── Excerpt ──
Stitchwork and the senescent woman is the central combination in the poignant work of Hadar Sobol.

The weariness of Woman and fine intricacies of “woman’s work” - needlepoint, embroidery, and serge stitching - are the primary forces in the work of Hadar Sobol. In fact, the wilted and senescent woman is a leitmotif in this body of work. An artwork of thread and ink on vintage linen, “The Procession III” is a small figure-text triptych. Two skin-sagging women wearing droopy sackcloth dresses are stitched in black thread. They flank a Hebrew text written in ink at the center. Trudging along as though bearing someone else’s heaviness, one woman carries a wrapped bundle while the bundle-less other is in mid-step. The text at the center comes from “Weeping Susannah,” a book about a young woman, who, though socially challenged and immature, blossoms into her full self by reaching out to a visitor. Inspired by this book, Sobol has made a body of work which is not so much about midlife crisis as midlife sadness.

Midlife marks the passage into true adulthood. Sobol stages it as the “supreme moment,” or the Kairos, wherein mentee becomes mentor, follower passes over to leader, and young-adult female develops into Woman. At the same time the Greek term Kairos refers to an in-between-ness, a liminal zone where the unexpected occurs. It logically follows that Sobol’s thread-on-fabric, ink-on-paper works and paintings strike an odd sense of temporality. The off-white swatches of linen strike a sense of nostalgia, a feeling for the past, while the figures of worn-out old women look darkly out to the future, to the inevitable entropy of time ahead.
───
── Supplied records ──
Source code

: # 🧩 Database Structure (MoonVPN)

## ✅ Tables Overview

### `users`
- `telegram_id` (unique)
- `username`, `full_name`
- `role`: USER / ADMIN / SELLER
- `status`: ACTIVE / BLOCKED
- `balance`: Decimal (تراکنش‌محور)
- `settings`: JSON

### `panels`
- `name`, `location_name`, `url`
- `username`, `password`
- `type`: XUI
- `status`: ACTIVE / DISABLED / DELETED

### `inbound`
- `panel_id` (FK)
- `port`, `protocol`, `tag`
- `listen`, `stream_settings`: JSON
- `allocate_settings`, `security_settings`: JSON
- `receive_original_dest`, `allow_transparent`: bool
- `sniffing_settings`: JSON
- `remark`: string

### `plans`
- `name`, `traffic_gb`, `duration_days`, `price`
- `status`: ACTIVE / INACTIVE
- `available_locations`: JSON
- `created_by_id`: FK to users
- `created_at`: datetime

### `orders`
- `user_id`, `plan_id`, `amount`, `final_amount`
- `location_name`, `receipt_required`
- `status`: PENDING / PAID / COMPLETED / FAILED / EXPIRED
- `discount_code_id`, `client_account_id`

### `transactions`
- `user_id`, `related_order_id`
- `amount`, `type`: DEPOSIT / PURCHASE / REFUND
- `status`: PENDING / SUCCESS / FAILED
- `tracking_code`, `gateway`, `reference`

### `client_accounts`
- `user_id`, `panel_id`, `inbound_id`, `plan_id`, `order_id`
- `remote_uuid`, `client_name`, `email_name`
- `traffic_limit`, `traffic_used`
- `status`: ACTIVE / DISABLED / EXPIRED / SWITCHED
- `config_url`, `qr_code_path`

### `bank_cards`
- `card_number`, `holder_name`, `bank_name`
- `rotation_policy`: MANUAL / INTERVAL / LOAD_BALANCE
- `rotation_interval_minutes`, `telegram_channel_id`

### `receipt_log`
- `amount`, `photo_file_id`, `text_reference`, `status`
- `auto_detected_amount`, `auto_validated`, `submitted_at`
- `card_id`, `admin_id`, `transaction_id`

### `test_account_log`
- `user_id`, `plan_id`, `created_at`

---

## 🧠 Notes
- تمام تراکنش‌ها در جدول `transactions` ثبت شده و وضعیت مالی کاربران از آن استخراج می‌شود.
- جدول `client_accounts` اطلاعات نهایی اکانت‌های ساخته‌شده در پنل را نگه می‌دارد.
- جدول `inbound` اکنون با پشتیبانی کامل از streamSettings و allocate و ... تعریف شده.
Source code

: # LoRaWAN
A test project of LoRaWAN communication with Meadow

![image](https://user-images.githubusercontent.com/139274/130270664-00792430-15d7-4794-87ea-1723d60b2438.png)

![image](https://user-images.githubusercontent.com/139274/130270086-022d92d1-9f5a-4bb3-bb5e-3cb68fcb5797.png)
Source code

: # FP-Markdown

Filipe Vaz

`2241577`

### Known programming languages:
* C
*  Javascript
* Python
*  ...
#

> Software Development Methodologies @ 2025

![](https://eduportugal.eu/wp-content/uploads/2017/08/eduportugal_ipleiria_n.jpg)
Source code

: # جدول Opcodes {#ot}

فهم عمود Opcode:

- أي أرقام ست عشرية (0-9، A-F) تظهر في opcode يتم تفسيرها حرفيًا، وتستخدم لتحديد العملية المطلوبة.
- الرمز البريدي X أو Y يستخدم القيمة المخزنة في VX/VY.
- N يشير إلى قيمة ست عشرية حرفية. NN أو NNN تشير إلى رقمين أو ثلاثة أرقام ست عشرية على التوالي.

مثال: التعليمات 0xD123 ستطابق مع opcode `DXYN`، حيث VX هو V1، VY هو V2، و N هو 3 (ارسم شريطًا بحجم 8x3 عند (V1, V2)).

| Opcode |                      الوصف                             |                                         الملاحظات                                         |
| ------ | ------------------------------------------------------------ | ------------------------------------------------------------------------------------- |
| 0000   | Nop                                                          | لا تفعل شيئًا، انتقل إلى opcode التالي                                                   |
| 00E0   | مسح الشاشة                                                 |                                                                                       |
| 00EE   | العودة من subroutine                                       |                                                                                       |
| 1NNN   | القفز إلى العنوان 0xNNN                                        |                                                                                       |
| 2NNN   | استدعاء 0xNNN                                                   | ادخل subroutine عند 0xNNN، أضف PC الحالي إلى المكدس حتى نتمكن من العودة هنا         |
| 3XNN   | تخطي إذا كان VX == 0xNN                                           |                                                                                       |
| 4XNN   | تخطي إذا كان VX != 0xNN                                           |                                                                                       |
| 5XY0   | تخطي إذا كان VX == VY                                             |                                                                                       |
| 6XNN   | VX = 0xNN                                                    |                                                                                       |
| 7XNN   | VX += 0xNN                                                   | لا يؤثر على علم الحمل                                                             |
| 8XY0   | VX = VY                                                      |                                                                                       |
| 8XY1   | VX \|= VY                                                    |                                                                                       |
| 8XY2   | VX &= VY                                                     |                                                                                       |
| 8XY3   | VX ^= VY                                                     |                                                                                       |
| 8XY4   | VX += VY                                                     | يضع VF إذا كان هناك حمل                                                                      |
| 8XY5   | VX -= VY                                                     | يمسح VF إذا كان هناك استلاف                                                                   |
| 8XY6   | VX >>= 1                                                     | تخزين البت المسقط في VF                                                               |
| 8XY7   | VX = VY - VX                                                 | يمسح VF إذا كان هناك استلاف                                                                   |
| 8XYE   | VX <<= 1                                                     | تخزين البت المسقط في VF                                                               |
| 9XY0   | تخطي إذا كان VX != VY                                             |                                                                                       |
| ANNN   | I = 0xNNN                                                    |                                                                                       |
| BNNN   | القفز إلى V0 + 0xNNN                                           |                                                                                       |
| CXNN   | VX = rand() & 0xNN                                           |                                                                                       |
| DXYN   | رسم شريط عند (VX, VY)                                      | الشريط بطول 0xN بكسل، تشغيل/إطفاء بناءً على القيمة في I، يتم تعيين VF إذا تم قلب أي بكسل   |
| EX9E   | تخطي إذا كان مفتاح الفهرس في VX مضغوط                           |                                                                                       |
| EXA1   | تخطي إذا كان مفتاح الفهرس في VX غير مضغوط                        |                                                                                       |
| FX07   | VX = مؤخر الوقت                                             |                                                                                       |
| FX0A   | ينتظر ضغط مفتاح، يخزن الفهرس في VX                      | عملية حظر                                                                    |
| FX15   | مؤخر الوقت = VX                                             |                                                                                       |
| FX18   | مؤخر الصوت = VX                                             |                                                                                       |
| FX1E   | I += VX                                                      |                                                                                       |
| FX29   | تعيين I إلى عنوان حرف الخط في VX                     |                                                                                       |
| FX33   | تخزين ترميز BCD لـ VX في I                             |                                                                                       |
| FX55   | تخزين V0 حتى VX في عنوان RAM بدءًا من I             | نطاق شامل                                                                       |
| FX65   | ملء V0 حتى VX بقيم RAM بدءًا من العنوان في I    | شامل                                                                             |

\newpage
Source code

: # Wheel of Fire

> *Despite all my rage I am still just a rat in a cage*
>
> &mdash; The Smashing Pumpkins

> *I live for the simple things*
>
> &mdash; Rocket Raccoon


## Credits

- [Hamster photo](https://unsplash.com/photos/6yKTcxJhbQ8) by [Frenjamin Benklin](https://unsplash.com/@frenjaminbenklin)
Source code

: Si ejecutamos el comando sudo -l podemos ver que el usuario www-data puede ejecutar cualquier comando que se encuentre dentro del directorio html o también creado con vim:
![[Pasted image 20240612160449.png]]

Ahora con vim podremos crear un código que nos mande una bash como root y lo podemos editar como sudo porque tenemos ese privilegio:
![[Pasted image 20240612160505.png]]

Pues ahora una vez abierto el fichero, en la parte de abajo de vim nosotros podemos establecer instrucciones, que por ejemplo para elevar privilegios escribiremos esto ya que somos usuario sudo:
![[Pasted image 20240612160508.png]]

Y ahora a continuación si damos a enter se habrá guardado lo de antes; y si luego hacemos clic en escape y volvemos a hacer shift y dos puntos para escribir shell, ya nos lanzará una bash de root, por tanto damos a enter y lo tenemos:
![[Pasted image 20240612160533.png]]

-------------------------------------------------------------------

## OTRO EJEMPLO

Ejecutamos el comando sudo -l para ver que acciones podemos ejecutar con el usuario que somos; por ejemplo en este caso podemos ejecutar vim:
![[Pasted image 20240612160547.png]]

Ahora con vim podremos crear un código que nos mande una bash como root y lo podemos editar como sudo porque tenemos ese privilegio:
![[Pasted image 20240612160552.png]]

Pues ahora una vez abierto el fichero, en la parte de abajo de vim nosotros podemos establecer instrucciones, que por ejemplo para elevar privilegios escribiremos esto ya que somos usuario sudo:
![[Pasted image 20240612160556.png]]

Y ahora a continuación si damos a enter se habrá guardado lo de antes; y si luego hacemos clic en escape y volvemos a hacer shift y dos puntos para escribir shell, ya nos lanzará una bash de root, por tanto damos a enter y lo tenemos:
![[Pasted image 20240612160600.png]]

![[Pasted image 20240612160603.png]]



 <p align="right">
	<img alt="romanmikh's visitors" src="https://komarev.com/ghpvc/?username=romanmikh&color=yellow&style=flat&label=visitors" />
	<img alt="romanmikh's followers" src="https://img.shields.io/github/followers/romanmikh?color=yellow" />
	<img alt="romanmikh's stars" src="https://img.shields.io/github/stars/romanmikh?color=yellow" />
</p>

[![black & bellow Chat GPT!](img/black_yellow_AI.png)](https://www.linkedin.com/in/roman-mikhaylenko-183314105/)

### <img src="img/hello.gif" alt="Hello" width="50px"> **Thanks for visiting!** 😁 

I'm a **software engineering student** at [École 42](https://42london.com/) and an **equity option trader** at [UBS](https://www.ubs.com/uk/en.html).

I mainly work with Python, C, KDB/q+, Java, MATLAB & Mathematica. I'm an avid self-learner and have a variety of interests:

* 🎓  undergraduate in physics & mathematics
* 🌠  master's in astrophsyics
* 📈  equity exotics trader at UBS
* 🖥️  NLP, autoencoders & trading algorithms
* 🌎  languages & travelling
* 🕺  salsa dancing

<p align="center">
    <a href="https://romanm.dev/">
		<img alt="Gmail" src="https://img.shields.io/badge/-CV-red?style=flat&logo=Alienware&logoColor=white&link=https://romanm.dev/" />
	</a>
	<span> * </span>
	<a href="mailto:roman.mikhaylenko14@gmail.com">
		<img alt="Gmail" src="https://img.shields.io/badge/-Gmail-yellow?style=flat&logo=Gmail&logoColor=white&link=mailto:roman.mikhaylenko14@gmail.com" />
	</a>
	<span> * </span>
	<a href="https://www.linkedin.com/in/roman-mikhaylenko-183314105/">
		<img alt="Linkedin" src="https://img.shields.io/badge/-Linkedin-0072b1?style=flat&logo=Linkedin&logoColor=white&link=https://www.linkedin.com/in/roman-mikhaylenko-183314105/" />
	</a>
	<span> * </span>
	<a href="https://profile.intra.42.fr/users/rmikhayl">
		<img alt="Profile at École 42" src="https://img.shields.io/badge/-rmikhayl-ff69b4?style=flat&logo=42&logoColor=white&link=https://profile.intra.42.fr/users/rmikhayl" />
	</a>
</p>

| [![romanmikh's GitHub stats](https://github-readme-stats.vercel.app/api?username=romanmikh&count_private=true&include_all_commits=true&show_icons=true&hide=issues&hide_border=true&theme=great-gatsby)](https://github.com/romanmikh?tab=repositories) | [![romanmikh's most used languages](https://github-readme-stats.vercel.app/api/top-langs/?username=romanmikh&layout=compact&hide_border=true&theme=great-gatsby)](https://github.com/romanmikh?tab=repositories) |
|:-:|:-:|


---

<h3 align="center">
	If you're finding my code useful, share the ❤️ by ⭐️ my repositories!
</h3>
───
> **What you need to do**
(a) In the text on Hadar Sobol's stitchwork, what is "The Procession III" made of?
(b) Pick up the text on Hadar Sobol's stitchwork where it ends and keep writing it.
You won't need the dataset items for this.

> **Results in order**
(a) Thread and ink on vintage linen.

(b)
The saccharine new-age undercurrent of this work is fortunately cut by the cruel truth of aging. The women woven into Sobol’s fabric are slightly hunch-backed, toughened by the drudgeries of housework and manual labor. “Goddesses are never pregnant” is another triptych. There are three figures: two of the stock women on opposite sides, with a skeletal marionette dangling in between them. A small box with the word “GO” is stitched at the bottom.

Also inspired by the “inner voyage” of the woman in “Weeping Susannah,” “Go” is the title of a larger multi-media installation in which Sobol incorporates video into her work. A component of this work stands at the center of the gallery in the form of a vitrine containing precious linen fabric on which is woven four of the crone figures, each carrying a heavy bag. To the left, there is a faint flicker of a small screen that sits beneath the thin fabric. It is a video showing the pendulous forms of bare-breasted women. Skin-sheathed and bulbous in form, naked women slowly roil around in a cramped space. She padded the models’ bodies in the videos, having them don panty hose filled with wads of cloth. Reminiscent of Louise Bourgeois’ “Obese Bulimic Anorexic” series, Sobol makes a statement about female body dysmorphia.
 
It would be a stretch to call this work political. A more apt appraisal is that it was made in the spirit of a quiet, reserved, and resolved feminism. At the same time, the work functions apart from universals. It is intimate and deeply personal – about the isolation of Woman and woman, the archetypal female and the artist.